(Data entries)
────────

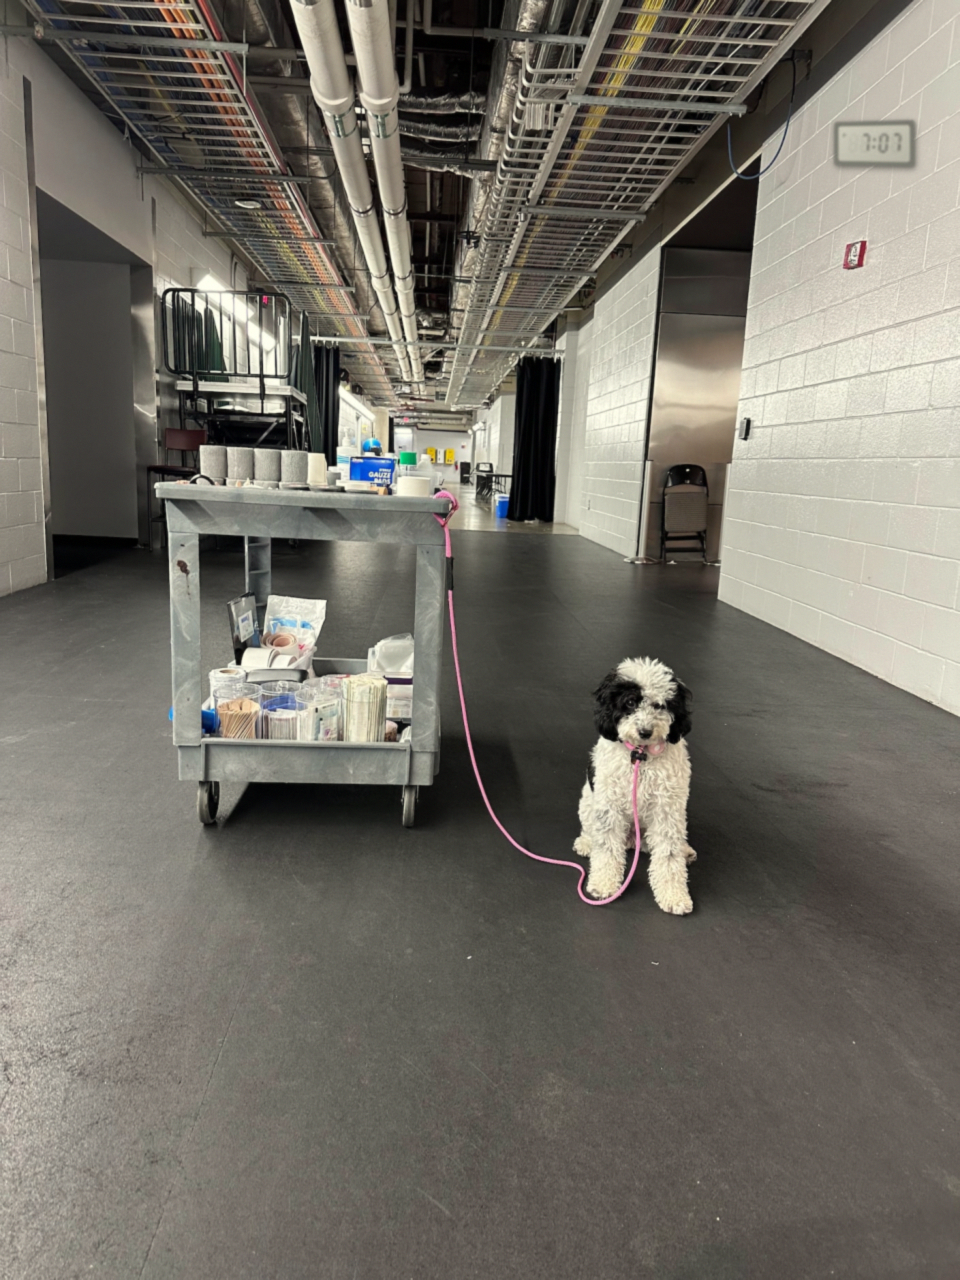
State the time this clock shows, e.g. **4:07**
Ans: **7:07**
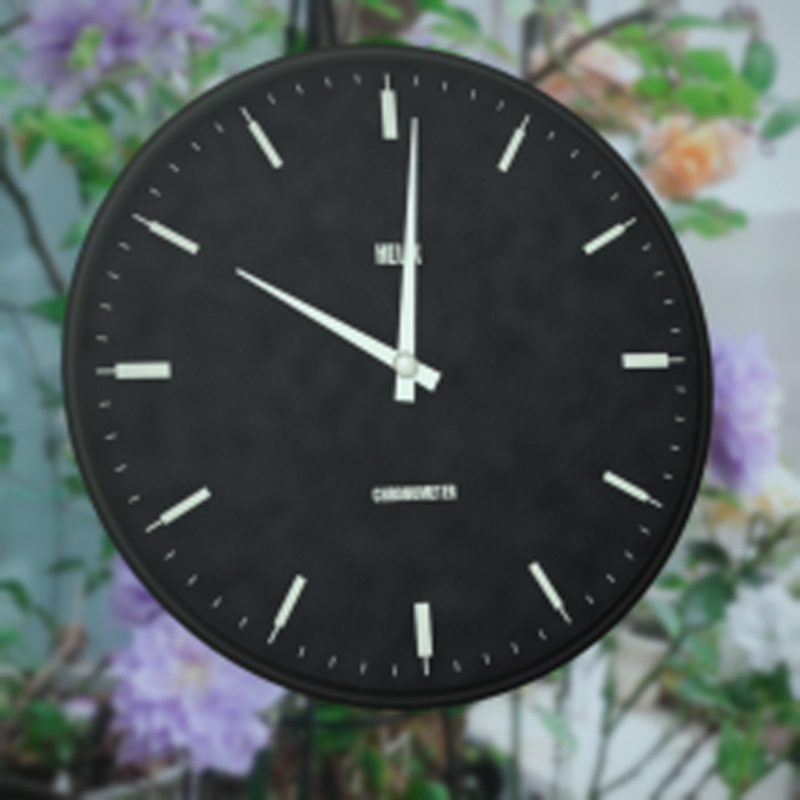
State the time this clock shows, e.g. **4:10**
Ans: **10:01**
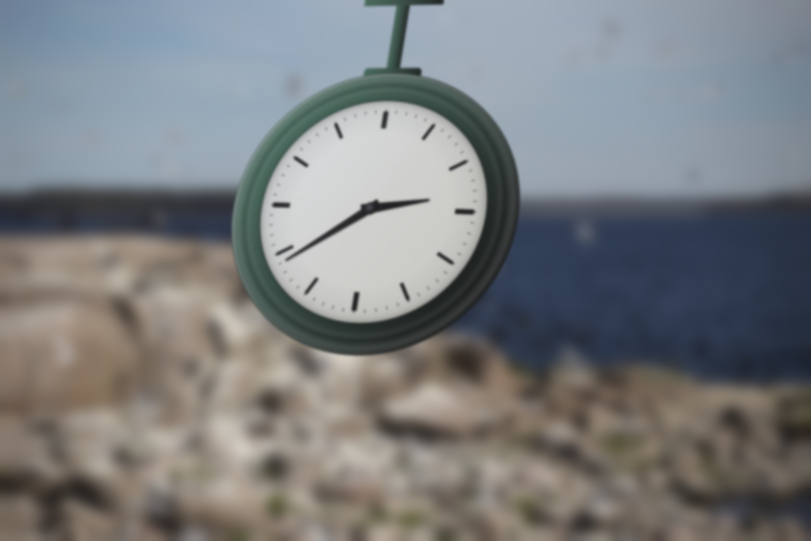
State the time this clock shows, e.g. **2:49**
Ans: **2:39**
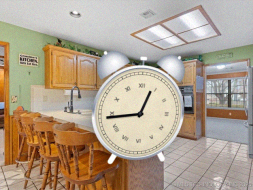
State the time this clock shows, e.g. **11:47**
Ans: **12:44**
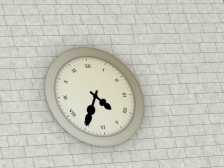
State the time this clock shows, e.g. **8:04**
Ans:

────────

Express each text line of the material above as a string in a JSON list, one string per line, with blank lines and the pictures left out.

[
  "State the time this clock shows, e.g. **4:07**",
  "Ans: **7:07**",
  "State the time this clock shows, e.g. **4:10**",
  "Ans: **10:01**",
  "State the time this clock shows, e.g. **2:49**",
  "Ans: **2:39**",
  "State the time this clock shows, e.g. **11:47**",
  "Ans: **12:44**",
  "State the time this clock shows, e.g. **8:04**",
  "Ans:"
]